CDMA is a spread spectrum technique. Each data bit is spread by a code sequence. This means, energy per bit is also increased. This means that we get a gain of this.
P (gain) = 10log (W/R)
W is Spread Rate
R is Data Rate
For CDMA P (gain) = 10 log (1228800/9600) = 21dB
This is a gain factor and the actual data propagation rate. On an average, a typical transmission condition requires a signal to the noise ratio of 7 dB for the adequate quality of voice.
Translated into a ratio, signal must be five times stronger than noise.
Actual processing gain = P (gain) - SNR
= 21 – 7 = 14dB
CDMA uses variable rate coder
The Voice Activity Factor of 0.4 is considered = -4dB.
Hence, CDMA has 100% frequency reuse.
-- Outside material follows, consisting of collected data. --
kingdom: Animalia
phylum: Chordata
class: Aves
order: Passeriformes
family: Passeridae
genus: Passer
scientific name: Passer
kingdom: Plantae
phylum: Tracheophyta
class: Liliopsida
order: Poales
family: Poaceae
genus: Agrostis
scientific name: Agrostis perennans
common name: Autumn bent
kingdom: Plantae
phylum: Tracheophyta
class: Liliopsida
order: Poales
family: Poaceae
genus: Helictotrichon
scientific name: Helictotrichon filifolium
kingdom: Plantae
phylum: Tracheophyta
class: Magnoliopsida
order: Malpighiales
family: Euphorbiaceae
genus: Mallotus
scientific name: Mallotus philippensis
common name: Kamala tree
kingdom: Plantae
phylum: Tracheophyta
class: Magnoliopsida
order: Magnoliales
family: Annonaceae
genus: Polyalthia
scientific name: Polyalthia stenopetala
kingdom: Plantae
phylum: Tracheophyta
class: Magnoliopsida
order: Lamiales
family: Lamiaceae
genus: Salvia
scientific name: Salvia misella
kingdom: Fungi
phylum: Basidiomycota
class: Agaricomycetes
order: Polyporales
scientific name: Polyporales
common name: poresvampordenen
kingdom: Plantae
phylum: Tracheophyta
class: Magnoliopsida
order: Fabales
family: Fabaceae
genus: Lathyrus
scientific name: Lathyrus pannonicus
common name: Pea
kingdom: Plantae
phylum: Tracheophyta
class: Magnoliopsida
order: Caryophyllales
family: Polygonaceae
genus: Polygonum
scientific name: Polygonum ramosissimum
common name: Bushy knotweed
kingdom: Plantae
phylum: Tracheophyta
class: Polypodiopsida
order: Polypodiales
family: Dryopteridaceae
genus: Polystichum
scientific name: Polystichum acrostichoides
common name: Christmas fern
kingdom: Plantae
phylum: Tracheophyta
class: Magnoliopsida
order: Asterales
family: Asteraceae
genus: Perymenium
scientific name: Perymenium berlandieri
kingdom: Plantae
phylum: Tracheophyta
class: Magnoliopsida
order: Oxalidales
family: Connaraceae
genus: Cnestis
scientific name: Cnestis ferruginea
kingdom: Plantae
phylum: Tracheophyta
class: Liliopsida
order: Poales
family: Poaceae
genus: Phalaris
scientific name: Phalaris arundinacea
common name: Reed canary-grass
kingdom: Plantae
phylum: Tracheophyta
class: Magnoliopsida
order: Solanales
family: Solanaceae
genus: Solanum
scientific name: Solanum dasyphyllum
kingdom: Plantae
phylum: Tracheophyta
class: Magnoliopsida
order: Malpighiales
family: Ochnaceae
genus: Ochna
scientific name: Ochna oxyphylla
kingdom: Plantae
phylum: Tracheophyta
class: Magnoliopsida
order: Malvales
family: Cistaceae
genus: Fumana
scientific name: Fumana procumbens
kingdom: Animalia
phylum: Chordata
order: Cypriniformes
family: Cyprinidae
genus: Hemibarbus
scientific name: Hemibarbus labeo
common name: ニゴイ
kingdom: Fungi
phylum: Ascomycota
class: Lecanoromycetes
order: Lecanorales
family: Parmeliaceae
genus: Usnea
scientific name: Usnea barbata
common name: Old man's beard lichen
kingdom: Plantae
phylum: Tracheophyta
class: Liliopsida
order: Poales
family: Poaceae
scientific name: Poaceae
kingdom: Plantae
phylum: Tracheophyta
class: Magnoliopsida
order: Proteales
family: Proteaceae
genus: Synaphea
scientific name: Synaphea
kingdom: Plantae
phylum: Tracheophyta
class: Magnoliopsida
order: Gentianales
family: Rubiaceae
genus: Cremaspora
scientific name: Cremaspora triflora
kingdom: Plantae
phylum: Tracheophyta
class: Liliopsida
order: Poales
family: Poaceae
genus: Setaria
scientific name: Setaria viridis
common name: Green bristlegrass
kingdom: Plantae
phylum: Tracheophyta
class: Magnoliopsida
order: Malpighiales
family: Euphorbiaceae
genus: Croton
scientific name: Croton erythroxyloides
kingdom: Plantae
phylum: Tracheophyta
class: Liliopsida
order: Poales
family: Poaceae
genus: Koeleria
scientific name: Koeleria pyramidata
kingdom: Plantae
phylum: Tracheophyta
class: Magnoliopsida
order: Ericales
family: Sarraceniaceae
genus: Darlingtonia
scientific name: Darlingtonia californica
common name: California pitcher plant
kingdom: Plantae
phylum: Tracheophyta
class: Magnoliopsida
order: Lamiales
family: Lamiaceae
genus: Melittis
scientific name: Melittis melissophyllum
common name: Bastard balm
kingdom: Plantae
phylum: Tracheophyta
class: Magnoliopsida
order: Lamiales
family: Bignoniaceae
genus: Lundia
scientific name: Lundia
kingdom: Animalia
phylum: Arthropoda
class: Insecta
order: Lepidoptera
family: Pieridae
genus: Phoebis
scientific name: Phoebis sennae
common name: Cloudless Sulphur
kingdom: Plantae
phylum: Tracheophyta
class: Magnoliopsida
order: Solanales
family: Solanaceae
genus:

Use of same frequency in surrounding cells causes some additional interference.
In CDMA frequency, reuse efficiency is 0.67 (70% eff.) = -1.73dB
Advantages of CDMA
CDMA has a soft capacity. The greater the number of codes, the more the number of users. It has the following advantages −
CDMA requires a tight power control, as it suffers from near-far effect. In other words, a user near the base station transmitting with the same power will drown the signal latter. All signals must have more or less equal power at the receiver
Rake receivers can be used to improve signal reception. Delayed versions of time (a chip or later) of the signal (multipath signals) can be collected and used to make decisions at the bit level.
Flexible transfer may be used. Mobile base stations can switch without changing operator. Two base stations receive mobile signal and the mobile receives signals from the two base stations.
Transmission Burst − reduces interference.
Disadvantages of CDMA
The disadvantages of using CDMA are as follows −
The code length must be carefully selected. A large code length can induce delay or may cause interference.
Time synchronization is required.
Gradual transfer increases the use of radio resources and may reduce capacity.
As the sum of the power received and transmitted from a base station needs constant tight power control. This can result in several handovers.